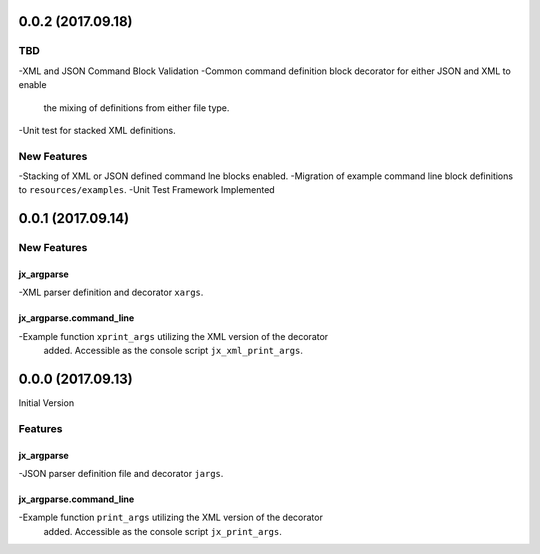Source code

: 0.0.2 (2017.09.18)
==================

TBD
---
-XML and JSON Command Block Validation
-Common command definition block decorator for either JSON and XML to enable
 the mixing of definitions from either file type.
-Unit test for stacked XML definitions.

New Features
------------
-Stacking of XML or JSON defined command lne blocks enabled.
-Migration of example command line block definitions to ``resources/examples``.
-Unit Test Framework Implemented

0.0.1 (2017.09.14)
==================

New Features
------------

jx_argparse
^^^^^^^^^^^
-XML parser definition and decorator ``xargs``.

jx_argparse.command_line
^^^^^^^^^^^^^^^^^^^^^^^^
-Example function ``xprint_args`` utilizing the XML version of the decorator
 added.  Accessible as the console script ``jx_xml_print_args``.

0.0.0 (2017.09.13)
==================

Initial Version

Features
--------

jx_argparse
^^^^^^^^^^^
-JSON parser definition file and decorator ``jargs``.

jx_argparse.command_line
^^^^^^^^^^^^^^^^^^^^^^^^
-Example function ``print_args`` utilizing the XML version of the decorator
 added.  Accessible as the console script ``jx_print_args``.

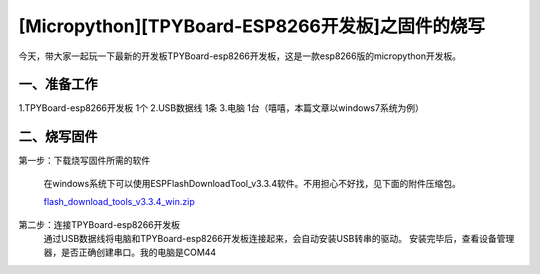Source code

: [Micropython][TPYBoard-ESP8266开发板]之固件的烧写
====================================================



今天，带大家一起玩一下最新的开发板TPYBoard-esp8266开发板，这是一款esp8266版的micropython开发板。

一、准备工作
----------------

1.TPYBoard-esp8266开发板	1个
2.USB数据线 1条
3.电脑 1台（嘻嘻，本篇文章以windows7系统为例）

二、烧写固件
-----------------

第一步：下载烧写固件所需的软件

	在windows系统下可以使用ESPFlashDownloadTool_v3.3.4软件。不用担心不好找，见下面的附件压缩包。
			 
	`flash_download_tools_v3.3.4_win.zip <http://www.tpyboard.com/ueditor/php/upload/file/20170222/1487749912530684.zip>`__ 

第二步：连接TPYBoard-esp8266开发板
	 通过USB数据线将电脑和TPYBoard-esp8266开发板连接起来，会自动安装USB转串的驱动。
	 安装完毕后，查看设备管理器，是否正确创建串口。我的电脑是COM44

.. image:: http://www.tpyboard.com/ueditor/php/upload/image/20170222/1487749376138909.png

	 打开ESPFlashDownloadTool_v3.3.4软件，根据下图进行设置。
					
	`flash_download_tools_v3.3.4_win.zip <http://www.tpyboard.com/ueditor/php/upload/file/20170222/1487750849450572.rar>`__ 

	选择附件中的bin固件文件，地址0x00000，串口根据自己的实际情况选择，小编我的是COM44，波特率115200

.. image:: http://www.tpyboard.com/ueditor/php/upload/image/20170222/1487750143795401.png

	设置完毕后，点击START。提示上电同步。

.. image:: http://micropython.net.cn/ueditor/php/upload/image/20170222/1487750496548782.png

	这时你需要让板子进入烧写模式。按住板子上的SW2(FLASH)按键不松，同时按一下SW1(RST)按键松开。
	界面显示下载中。。。  同时右边区域显示设备的MAC地址，此时只需要等待下载完成即可。

.. image:: http://www.tpyboard.com/ueditor/php/upload/image/20170222/1487750528571423.png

DIRECTIVE: The entries above should be retyped exactly, minus any pictures.

REPLY TO THE EXERCISE:
Source code

: 0.0.2 (2017.09.18)
==================

TBD
---
-XML and JSON Command Block Validation
-Common command definition block decorator for either JSON and XML to enable
 the mixing of definitions from either file type.
-Unit test for stacked XML definitions.

New Features
------------
-Stacking of XML or JSON defined command lne blocks enabled.
-Migration of example command line block definitions to ``resources/examples``.
-Unit Test Framework Implemented

0.0.1 (2017.09.14)
==================

New Features
------------

jx_argparse
^^^^^^^^^^^
-XML parser definition and decorator ``xargs``.

jx_argparse.command_line
^^^^^^^^^^^^^^^^^^^^^^^^
-Example function ``xprint_args`` utilizing the XML version of the decorator
 added.  Accessible as the console script ``jx_xml_print_args``.

0.0.0 (2017.09.13)
==================

Initial Version

Features
--------

jx_argparse
^^^^^^^^^^^
-JSON parser definition file and decorator ``jargs``.

jx_argparse.command_line
^^^^^^^^^^^^^^^^^^^^^^^^
-Example function ``print_args`` utilizing the XML version of the decorator
 added.  Accessible as the console script ``jx_print_args``.

Source code

: [Micropython][TPYBoard-ESP8266开发板]之固件的烧写
====================================================



今天，带大家一起玩一下最新的开发板TPYBoard-esp8266开发板，这是一款esp8266版的micropython开发板。

一、准备工作
----------------

1.TPYBoard-esp8266开发板	1个
2.USB数据线 1条
3.电脑 1台（嘻嘻，本篇文章以windows7系统为例）

二、烧写固件
-----------------

第一步：下载烧写固件所需的软件

	在windows系统下可以使用ESPFlashDownloadTool_v3.3.4软件。不用担心不好找，见下面的附件压缩包。
			 
	`flash_download_tools_v3.3.4_win.zip <http://www.tpyboard.com/ueditor/php/upload/file/20170222/1487749912530684.zip>`__ 

第二步：连接TPYBoard-esp8266开发板
	 通过USB数据线将电脑和TPYBoard-esp8266开发板连接起来，会自动安装USB转串的驱动。
	 安装完毕后，查看设备管理器，是否正确创建串口。我的电脑是COM44

.. image:: http://www.tpyboard.com/ueditor/php/upload/image/20170222/1487749376138909.png

	 打开ESPFlashDownloadTool_v3.3.4软件，根据下图进行设置。
					
	`flash_download_tools_v3.3.4_win.zip <http://www.tpyboard.com/ueditor/php/upload/file/20170222/1487750849450572.rar>`__ 

	选择附件中的bin固件文件，地址0x00000，串口根据自己的实际情况选择，小编我的是COM44，波特率115200

.. image:: http://www.tpyboard.com/ueditor/php/upload/image/20170222/1487750143795401.png

	设置完毕后，点击START。提示上电同步。

.. image:: http://micropython.net.cn/ueditor/php/upload/image/20170222/1487750496548782.png

	这时你需要让板子进入烧写模式。按住板子上的SW2(FLASH)按键不松，同时按一下SW1(RST)按键松开。
	界面显示下载中。。。  同时右边区域显示设备的MAC地址，此时只需要等待下载完成即可。

.. image:: http://www.tpyboard.com/ueditor/php/upload/image/20170222/1487750528571423.png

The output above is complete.